The lecture series is named for Richard M. Dorson, who is credited with establishing folklore studies as an academic discipline in the United States through his many years directing the IU Folklore Institute, beginning in 1956. He later chaired the Folklore Department, until his death in 1981. For these efforts, he has been called the “father of American Folklore.”

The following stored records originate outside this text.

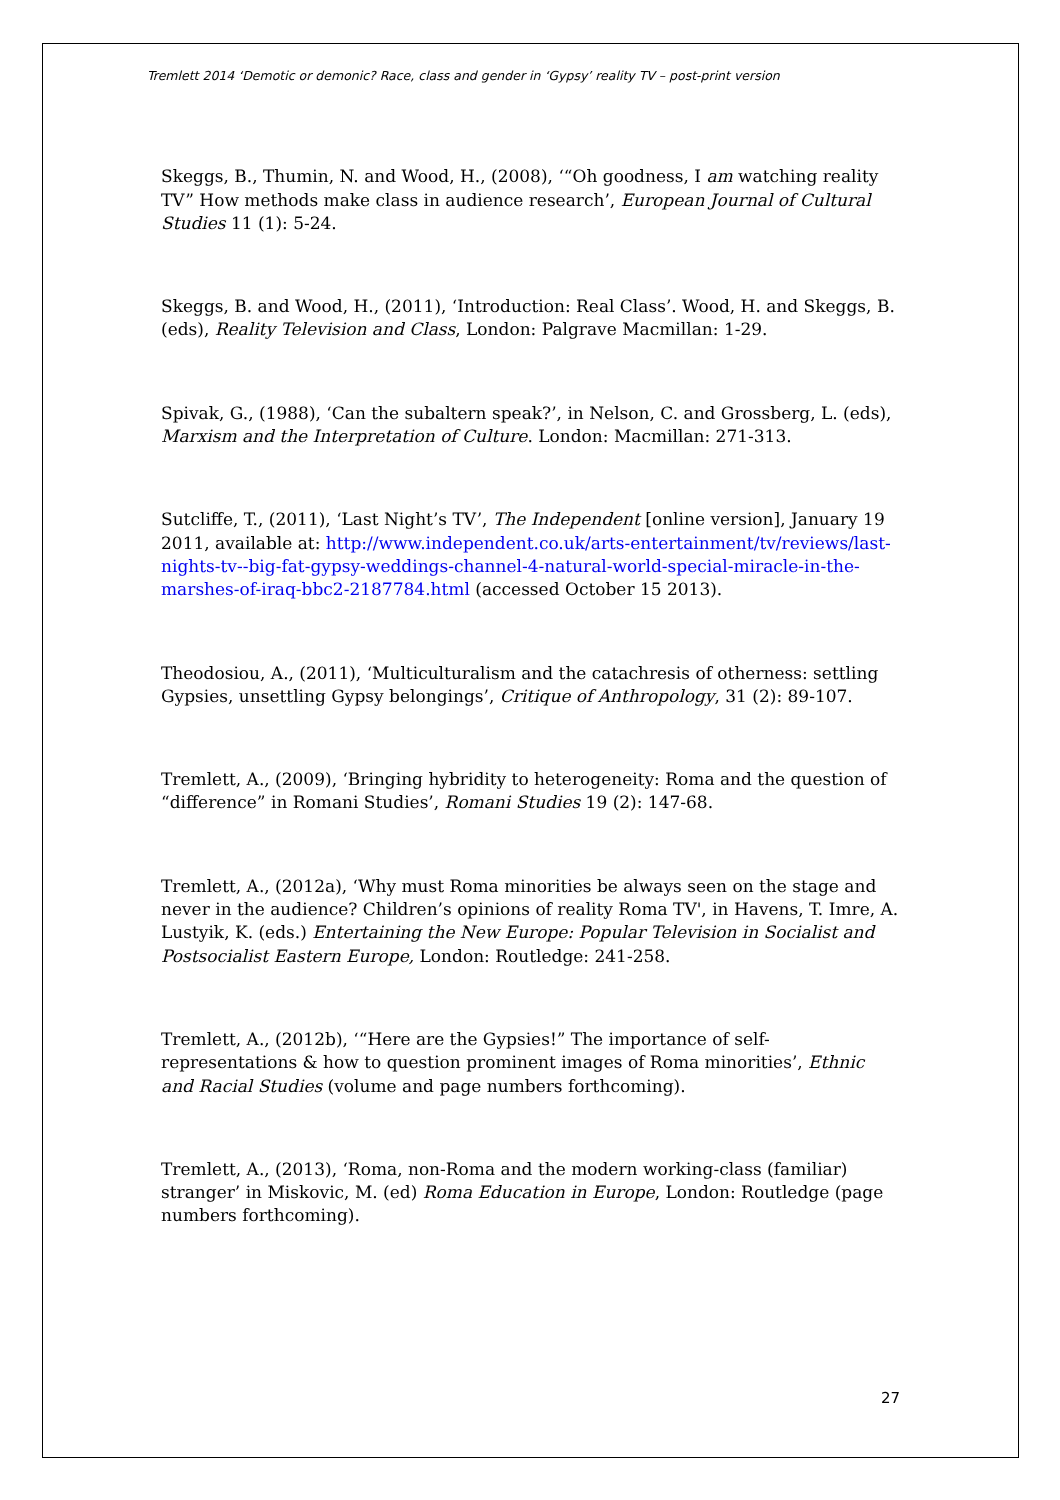Tremlett 2014 ‘Demotic or demonic? Race, class and gender in ‘Gypsy’ reality TV – post-print version
Skeggs, B., Thumin, N. and Wood, H., (2008), ‘“Oh goodness, I am watching reality TV” How methods make class in audience research’, European Journal of Cultural Studies 11 (1): 5-24.
Skeggs, B. and Wood, H., (2011), ‘Introduction: Real Class’. Wood, H. and Skeggs, B. (eds), Reality Television and Class, London: Palgrave Macmillan: 1-29.
Spivak, G., (1988), ‘Can the subaltern speak?’, in Nelson, C. and Grossberg, L. (eds), Marxism and the Interpretation of Culture. London: Macmillan: 271-313.
Sutcliffe, T., (2011), ‘Last Night’s TV’, The Independent [online version], January 19 2011, available at: http://www.independent.co.uk/arts-entertainment/tv/reviews/last-nights-tv--big-fat-gypsy-weddings-channel-4-natural-world-special-miracle-in-the-marshes-of-iraq-bbc2-2187784.html (accessed October 15 2013).
Theodosiou, A., (2011), ‘Multiculturalism and the catachresis of otherness: settling Gypsies, unsettling Gypsy belongings’, Critique of Anthropology, 31 (2): 89-107.
Tremlett, A., (2009), ‘Bringing hybridity to heterogeneity: Roma and the question of “difference” in Romani Studies’, Romani Studies 19 (2): 147-68.
Tremlett, A., (2012a), ‘Why must Roma minorities be always seen on the stage and never in the audience? Children’s opinions of reality Roma TV', in Havens, T. Imre, A. Lustyik, K. (eds.) Entertaining the New Europe: Popular Television in Socialist and Postsocialist Eastern Europe, London: Routledge: 241-258.
Tremlett, A., (2012b), ‘“Here are the Gypsies!” The importance of self-representations & how to question prominent images of Roma minorities’, Ethnic and Racial Studies (volume and page numbers forthcoming).
Tremlett, A., (2013), ‘Roma, non-Roma and the modern working-class (familiar) stranger’ in Miskovic, M. (ed) Roma Education in Europe, London: Routledge (page numbers forthcoming).
27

In this lecture, Roger Abrahams brings into focus the development throughout the post-emancipation era of high-flash street-corner groups that have emerged in virtually every port of call in the commercial Atlantic world. Abrahams argues that there is a pattern linking these manifestations, though they are commonly regarded as being unique to one metropolitan area or another. Each has founding legends, stories of the great song-makers, dancers, stick-fighters, and so on. This research tests the argument between those who have argued for the retention of African cultural traits and those who have argued for culture-loss under enslavement conditions. The West Indian performers with whom Abrahams has worked maintain that their repertoires are played not only for enjoyment but more importantly, as embodiments of the history and the strength of ties within the community. The burden of the argument, at last, is that doing folklore involves both extensive live-there field work and comparative study to situate what it is that you have collected.

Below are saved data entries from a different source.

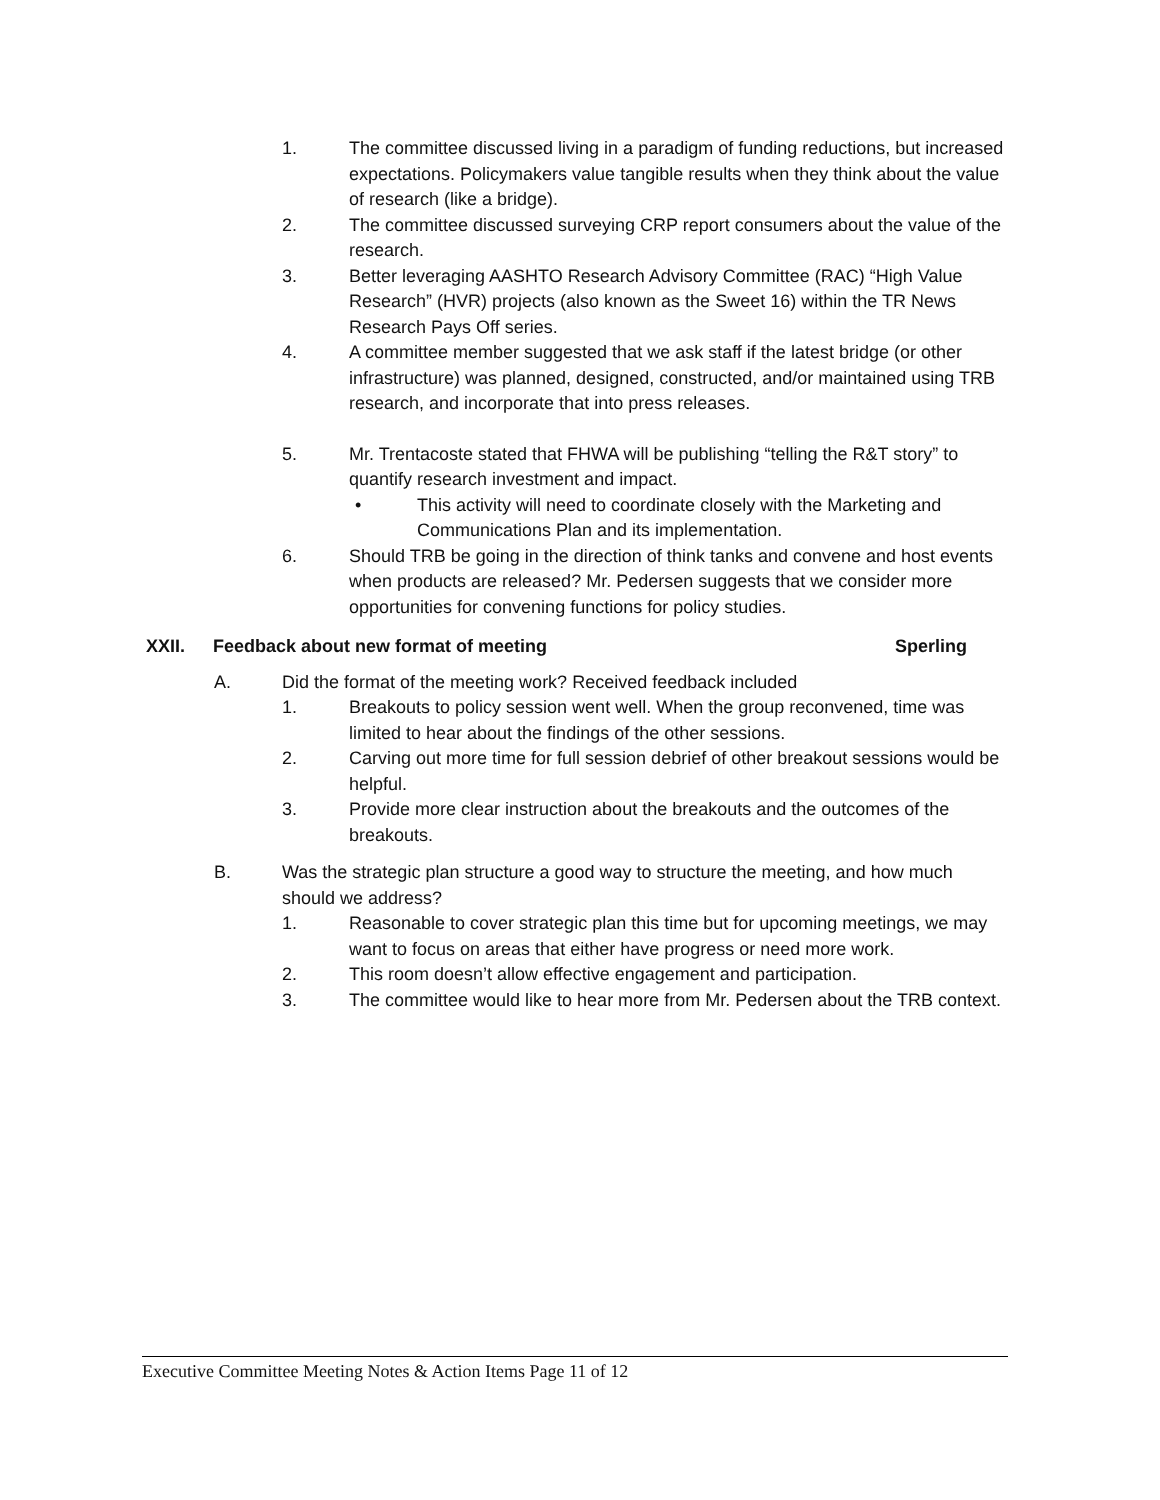1. The committee discussed living in a paradigm of funding reductions, but increased expectations. Policymakers value tangible results when they think about the value of research (like a bridge).
2. The committee discussed surveying CRP report consumers about the value of the research.
3. Better leveraging AASHTO Research Advisory Committee (RAC) “High Value Research” (HVR) projects (also known as the Sweet 16) within the TR News Research Pays Off series.
4. A committee member suggested that we ask staff if the latest bridge (or other infrastructure) was planned, designed, constructed, and/or maintained using TRB research, and incorporate that into press releases.
5. Mr. Trentacoste stated that FHWA will be publishing “telling the R&T story” to quantify research investment and impact.
• This activity will need to coordinate closely with the Marketing and Communications Plan and its implementation.
6. Should TRB be going in the direction of think tanks and convene and host events when products are released? Mr. Pedersen suggests that we consider more opportunities for convening functions for policy studies.
XXII. Feedback about new format of meeting Sperling
A. Did the format of the meeting work? Received feedback included
1. Breakouts to policy session went well. When the group reconvened, time was limited to hear about the findings of the other sessions.
2. Carving out more time for full session debrief of other breakout sessions would be helpful.
3. Provide more clear instruction about the breakouts and the outcomes of the breakouts.
B. Was the strategic plan structure a good way to structure the meeting, and how much should we address?
1. Reasonable to cover strategic plan this time but for upcoming meetings, we may want to focus on areas that either have progress or need more work.
2. This room doesn’t allow effective engagement and participation.
3. The committee would like to hear more from Mr. Pedersen about the TRB context.
Executive Committee Meeting Notes & Action Items Page 11 of 12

Roger D. Abrahams is a prominent folklorist whose work focuses on the expressive cultures and cultural histories of the Americas, with a specific emphasis on African American peoples and traditions. He is the Hum Rosen Professor of Humanities, Emeritus, at the University of Pennsylvania where he taught in the Department of Folklore and Folklife. He is the author of a large number of books, among which Everyday Life: A Poetics of Vernacular Practices is a recent title.
A light reception will follow Dr. Abrahams lecture.